▸ DIRECTIONS FOR THIS TASK:
Identify each line below that contains the word "OutlinePrint", and copy it out.
*** Opening DATA FOR ANALYSIS ***
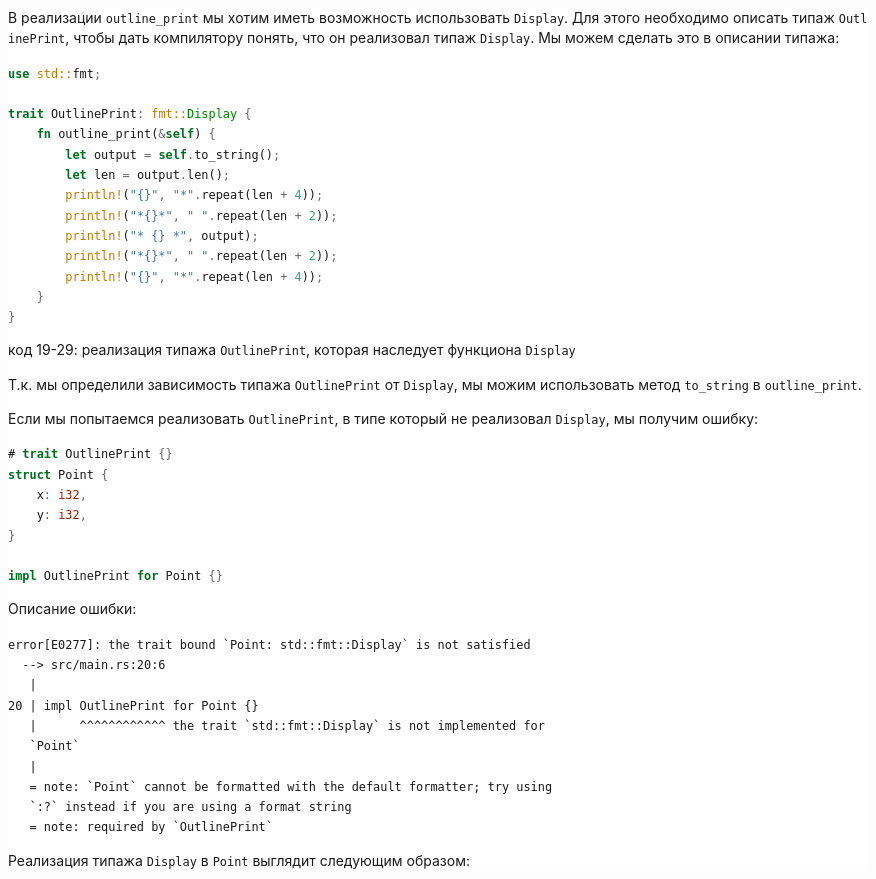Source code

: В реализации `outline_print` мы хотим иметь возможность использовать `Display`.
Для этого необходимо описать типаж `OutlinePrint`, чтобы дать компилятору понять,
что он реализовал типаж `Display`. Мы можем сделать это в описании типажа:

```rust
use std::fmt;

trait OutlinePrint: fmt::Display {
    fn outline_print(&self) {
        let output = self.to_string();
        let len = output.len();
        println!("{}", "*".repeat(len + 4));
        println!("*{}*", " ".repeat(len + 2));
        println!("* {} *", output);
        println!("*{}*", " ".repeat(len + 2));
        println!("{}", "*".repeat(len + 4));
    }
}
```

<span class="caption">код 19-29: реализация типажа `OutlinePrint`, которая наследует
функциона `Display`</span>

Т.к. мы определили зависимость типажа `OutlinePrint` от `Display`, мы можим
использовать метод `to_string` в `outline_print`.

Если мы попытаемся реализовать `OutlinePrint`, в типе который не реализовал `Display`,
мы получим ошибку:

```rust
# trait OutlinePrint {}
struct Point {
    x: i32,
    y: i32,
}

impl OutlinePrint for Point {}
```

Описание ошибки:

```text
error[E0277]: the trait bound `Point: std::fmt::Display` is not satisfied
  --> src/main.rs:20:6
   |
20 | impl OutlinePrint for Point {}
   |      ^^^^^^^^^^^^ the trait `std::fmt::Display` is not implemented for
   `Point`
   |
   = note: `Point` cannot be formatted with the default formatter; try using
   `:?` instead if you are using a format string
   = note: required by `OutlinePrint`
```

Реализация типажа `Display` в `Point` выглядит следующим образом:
*** Closing DATA FOR ANALYSIS ***
▸ SOLUTION FOR THIS PROBLEM:
Для этого необходимо описать типаж `OutlinePrint`, чтобы дать компилятору понять,
trait OutlinePrint: fmt::Display {
<span class="caption">код 19-29: реализация типажа `OutlinePrint`, которая наследует
Т.к. мы определили зависимость типажа `OutlinePrint` от `Display`, мы можим
Если мы попытаемся реализовать `OutlinePrint`, в типе который не реализовал `Display`,
# trait OutlinePrint {}
impl OutlinePrint for Point {}
20 | impl OutlinePrint for Point {}
   = note: required by `OutlinePrint`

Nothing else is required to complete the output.